A hallmark of the adaptive immune system is its ability to recognise pathogens the body has never encountered before. This versatility is driven by B and T cells, which detect antigens (molecular signatures) and mount a tailored immune response. 

It is as if our immune system is forging a key for every possible lock it might face. This vast diversity of “keys”, known as antigen receptors, arises from genetic recombination, allowing it to recognise virtually any pathogen (even a futuristic space virus from a sci-fi movie!) 

But producing every possible key comes with a risk: inevitably, some of these keys will fit our own “locks”. When this happens, the immune system may recognise and attack the body itself, leading to autoimmune diseases.  

To prevent this, our immune system must learn to recognise our tissues without attacking them. For decades, scientists believed this self-tolerance was only achieved through a process called central tolerance, a selection process in the thymus or, as scientists like to call it, the “murder university”. Developing cells undergo rigorous tests, and only those who do not react to self, are able to survive, graduate and enter our blood circulation (they do not get to go to Royal Albert Hall like us…). 

After the discovery of central tolerance, some researchers suspected some self-reactive cells might somehow “escape” the thymus. However, this idea had no solid foundations and was quickly dismissed. Still, in the 1980/90s, Japanese scientist Professor Shimon Sakaguchi, working in Nagoya decided to challenge the rules.  

He found that removing the thymus from newborn mice (therefore allowing self-reactive cells to be formed) led to fatal autoimmunity, but transferring mature T cells from healthy mice donors prevented it! 

This suggested the existence of “guardian angels” cells preventing the activity of an auto-reactive immune system. He later identified them as CD4+T cells expressing CD25 and named them regulatory T cells (Tregs). In his groundbreaking paper, he stated “accumulating experimental evidence now suggests that removal or inactivation of a certain regulatory T cell population can break natural self-tolerance, leading to spontaneous development of various autoimmune diseases”.  
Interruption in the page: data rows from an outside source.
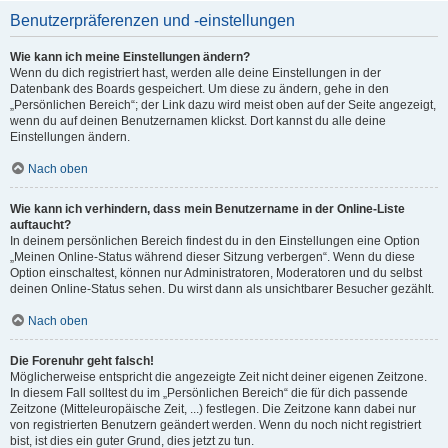
Benutzerpräferenzen und -einstellungen
Wie kann ich meine Einstellungen ändern?
Wenn du dich registriert hast, werden alle deine Einstellungen in der
Datenbank des Boards gespeichert. Um diese zu ändern, gehe in den
„Persönlichen Bereich“; der Link dazu wird meist oben auf der Seite angezeigt,
wenn du auf deinen Benutzernamen klickst. Dort kannst du alle deine
Einstellungen ändern.
Nach oben
Wie kann ich verhindern, dass mein Benutzername in der Online-Liste
auftaucht?
In deinem persönlichen Bereich findest du in den Einstellungen eine Option
„Meinen Online-Status während dieser Sitzung verbergen“. Wenn du diese
Option einschaltest, können nur Administratoren, Moderatoren und du selbst
deinen Online-Status sehen. Du wirst dann als unsichtbarer Besucher gezählt.
Nach oben
Die Forenuhr geht falsch!
Möglicherweise entspricht die angezeigte Zeit nicht deiner eigenen Zeitzone.
In diesem Fall solltest du im „Persönlichen Bereich“ die für dich passende
Zeitzone (Mitteleuropäische Zeit, ...) festlegen. Die Zeitzone kann dabei nur
von registrierten Benutzern geändert werden. Wenn du noch nicht registriert
bist, ist dies ein guter Grund, dies jetzt zu tun.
Meanwhile, in Tennessee, researchers studying the effects of radiation stumbled across a peculiar mouse strain with scaley skin, enlarged spleen, swollen lymph glands, and a short lifespan. These “scurfy” mice sparked the curiosity of our Nobel Laureates, Dr. Mary E. Brunkow and Dr. Fred Ramsdell who realised the defect was associated with the X chromosome, therefore explaining why it affects mostly male mice. Years later, they identified the reason, a mutation in the FOXP3 gene. Remarkably, the same mutation was found in humans with a rare autoimmune disorder called IPEX, mostly affecting people with XY chromosomes. This revealed that FOXP3 is essential for immune tolerance in humans too!  
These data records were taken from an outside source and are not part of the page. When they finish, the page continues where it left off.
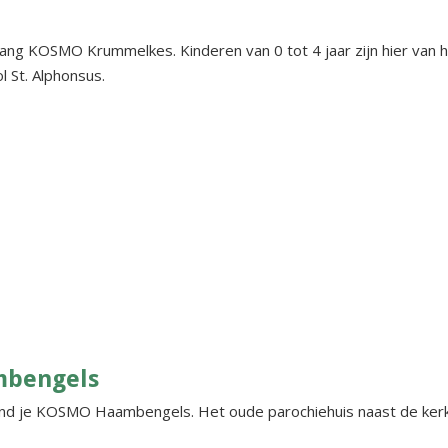
pvang KOSMO Krummelkes. Kinderen van 0 tot 4 jaar zijn hier van
 St. Alphonsus.
mbengels
vind je KOSMO Haambengels. Het oude parochiehuis naast de kerk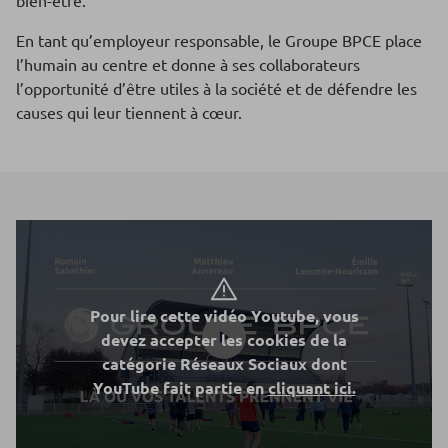
bien-être.
En tant qu’employeur responsable, le Groupe BPCE place
l’humain au centre et donne à ses collaborateurs
l’opportunité d’être utiles à la société et de défendre les
causes qui leur tiennent à cœur.
Pour lire cette vidéo Youtube, vous
devez accepter les cookies de la
catégorie Réseaux Sociaux dont
YouTube fait partie en
cliquant ici.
Thanks to scientific collaboration and data-sharing, the puzzle pieces finally fit: the Tregs found by Sakaguchi were governed exactly by the master regulator gene FOXP3. 

This process, known as peripheral tolerance, occurs when self-reactive T cells leave the thymus but, instead of promoting autoimmunity, they downregulate autoimmune activity and promote balance.  
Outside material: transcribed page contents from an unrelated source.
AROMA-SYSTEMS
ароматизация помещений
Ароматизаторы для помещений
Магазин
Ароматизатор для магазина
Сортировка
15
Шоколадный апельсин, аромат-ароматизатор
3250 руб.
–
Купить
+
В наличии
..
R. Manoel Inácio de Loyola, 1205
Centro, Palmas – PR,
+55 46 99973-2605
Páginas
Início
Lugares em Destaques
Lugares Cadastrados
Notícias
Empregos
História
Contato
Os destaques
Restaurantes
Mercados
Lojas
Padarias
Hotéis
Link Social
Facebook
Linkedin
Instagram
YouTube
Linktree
Since this discovery, we’ve learned that Tregs not only prevent autoimmunity but also calm the immune system down after an infection, a key step to prevent tissue damage and restore balance.  

We had the immense pleasure of speaking with Professor Marina Botto, Head of the Department of Immunology and Inflammation, who reflected:  

“These discoveries not only deepened our understanding of immune regulation but also laid the groundwork for therapeutic strategies targeting autoimmune diseases, cancer, and transplant rejection. 

In an era where immunotherapies are reshaping medicine, this recognition underscores the importance of immunological research”. 

The list of Treg-based therapies has grown rapidly in recent years and will not stop soon. Future research may include engineered therapeutic Tregs, exploring their roles in neuro-degeneration, aging or metabolic diseases, and how external factories such as diet or the microbiome shape their function. 

Beyond medicine, this Nobel prize teaches us something timeless: Don’t be afraid to swim against the tide, trust curiosity, and don’t forget to share your science – it may just give you the next Nobel Prize!